Uraian Latihan: Tolong tuliskan kembali bagian tulisan tentang seabad Pramoedya dari "Bertempat di Warkop" sampai "Al Ittihad Sumbergempol." tanpa mengubah satu kata pun.

Woko Utoro
Malam itu tepat peringatan seabad hari lahir Pramoedya Ananta Toer 6 Februari 1925-2025. Kita sungguh beruntung bisa membingcang Pram bersama salah satu adiknya yaitu Soesilo Ananta Toer, atau Pak Soes. Kebetulan Pak Soes hadir dalam acara tour 15 kota di Jawa Timur dengan tajuk Tour Toer Tualang 100 tahun Pram.
Bertempat di Warkop Kokofoni Plosokandang Pak Soes berkisah panjang lebar bersama kami. Dipandu oleh Bang Iwan (Owner Kokofoni) kami pun menyimak penuh antusias. Tentu ini bukan kali pertama Pak Soes datang ke Tulungagung tapi saya baru pertama ini bisa bertemu beliau. Maka momen tersebut saya manfaatkan dengan maksimal. Padahal malam tersebut bertepatan dengan rutinan di Masjid Al Ittihad Sumbergempol.

Data yang Diberikan:
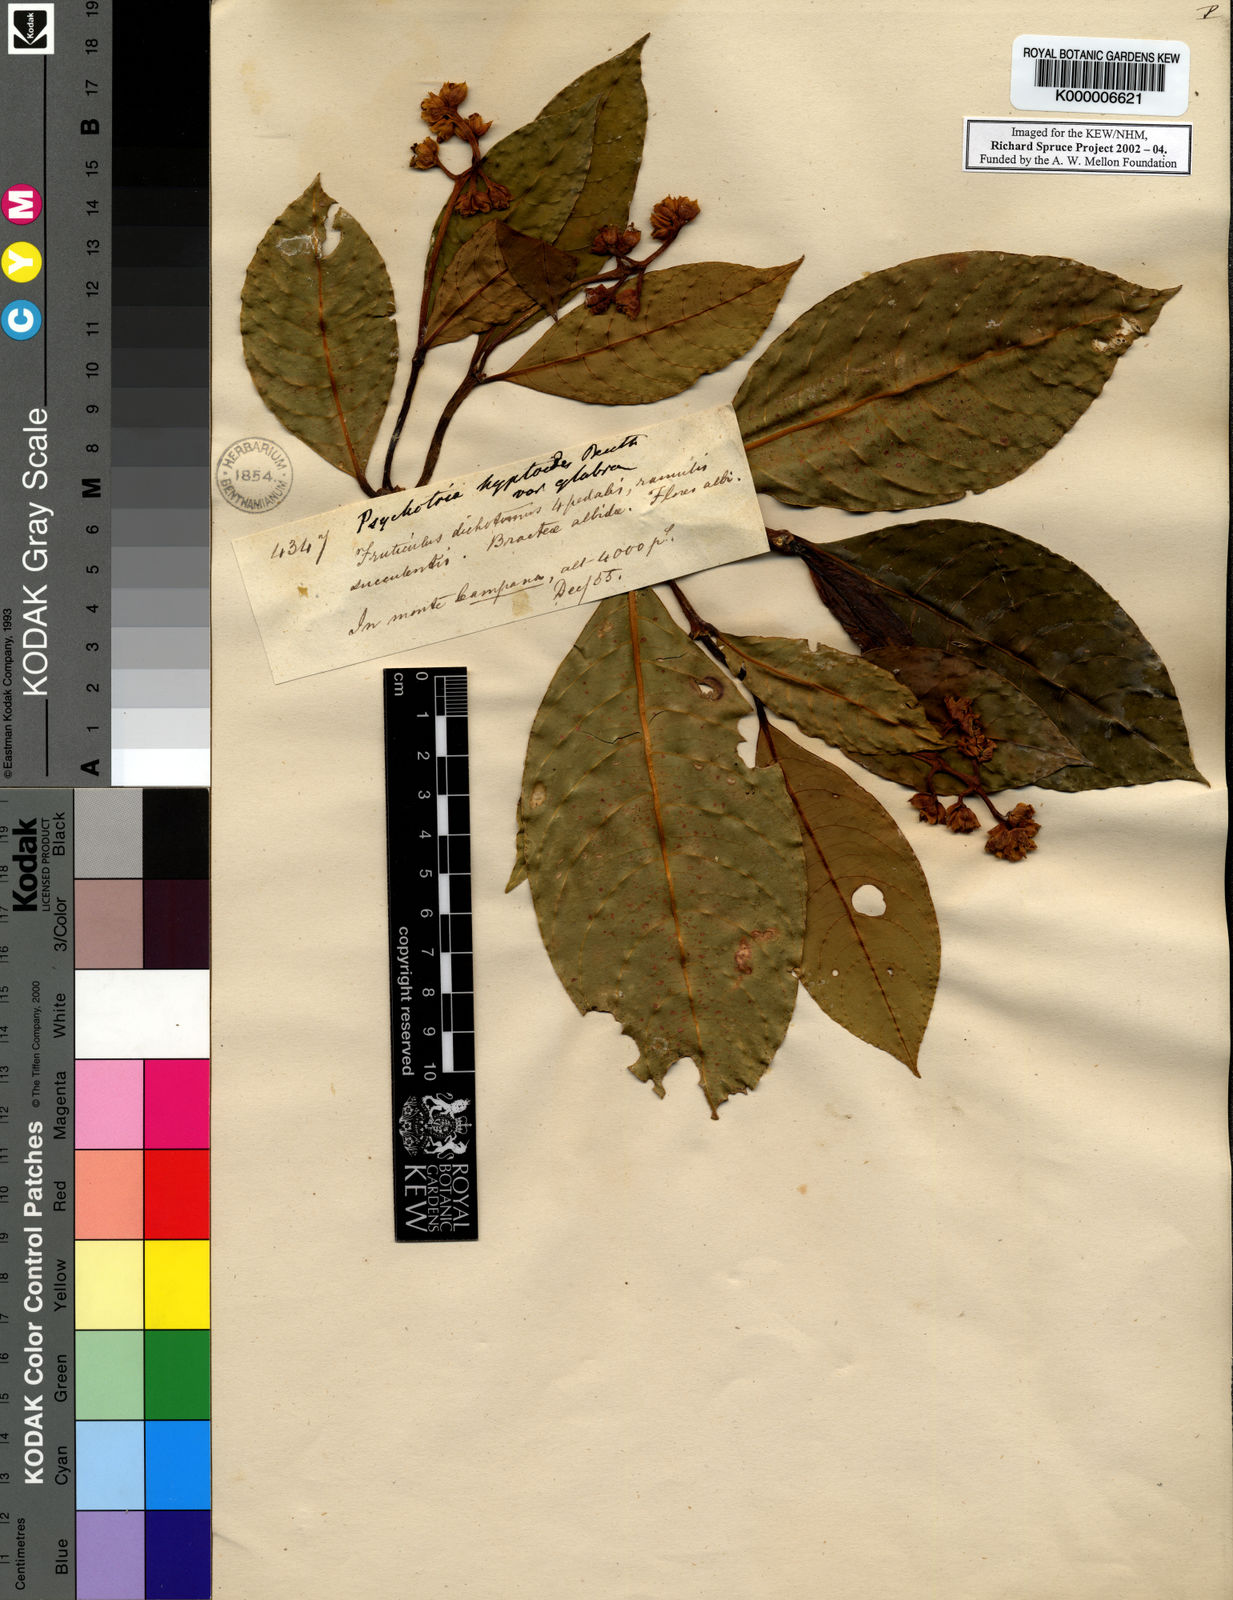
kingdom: Plantae
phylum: Tracheophyta
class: Magnoliopsida
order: Gentianales
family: Rubiaceae
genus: Palicourea
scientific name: Palicourea hyptoides
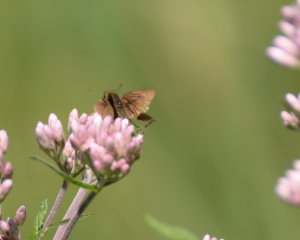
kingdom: Animalia
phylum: Arthropoda
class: Insecta
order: Lepidoptera
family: Hesperiidae
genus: Euphyes
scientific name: Euphyes vestris
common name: Dun Skipper
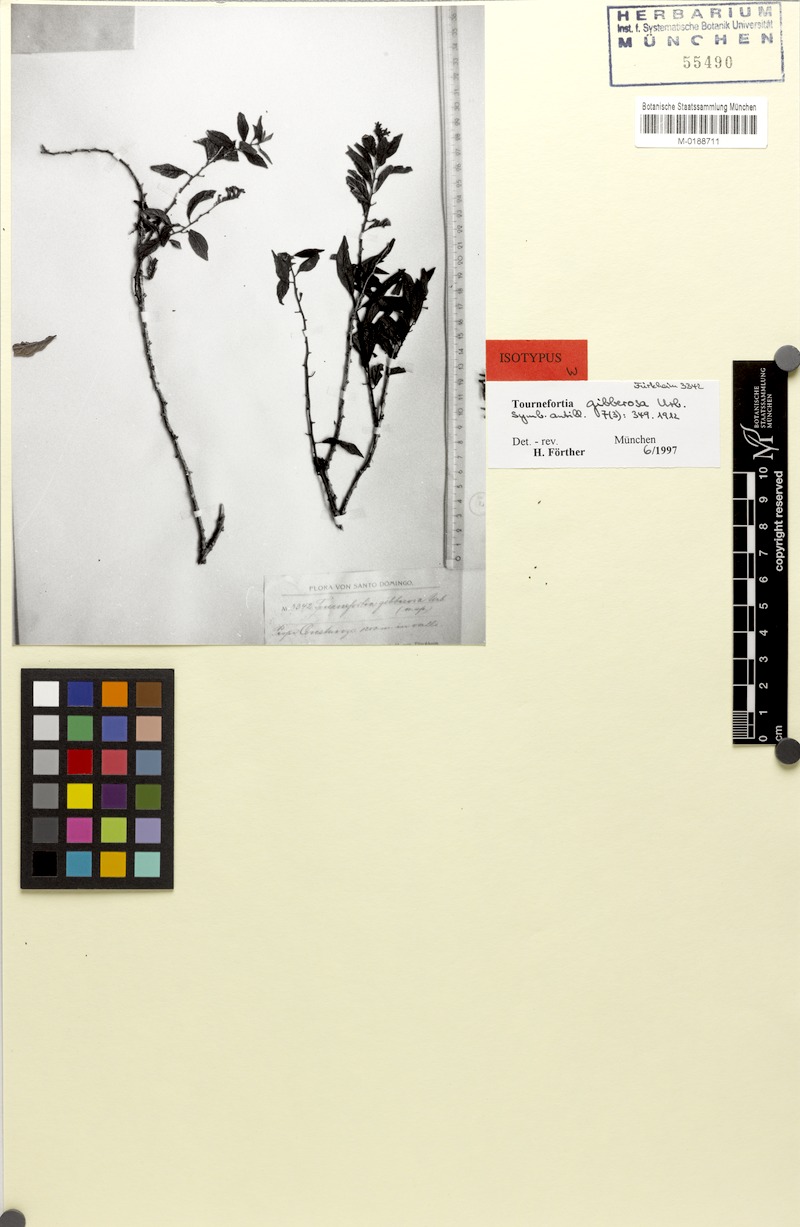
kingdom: Plantae
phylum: Tracheophyta
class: Magnoliopsida
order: Boraginales
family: Heliotropiaceae
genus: Heliotropium
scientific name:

Hasil Latihan:
Bertempat di Warkop Kokofoni Plosokandang Pak Soes berkisah panjang lebar bersama kami. Dipandu oleh Bang Iwan (Owner Kokofoni) kami pun menyimak penuh antusias. Tentu ini bukan kali pertama Pak Soes datang ke Tulungagung tapi saya baru pertama ini bisa bertemu beliau. Maka momen tersebut saya manfaatkan dengan maksimal. Padahal malam tersebut bertepatan dengan rutinan di Masjid Al Ittihad Sumbergempol.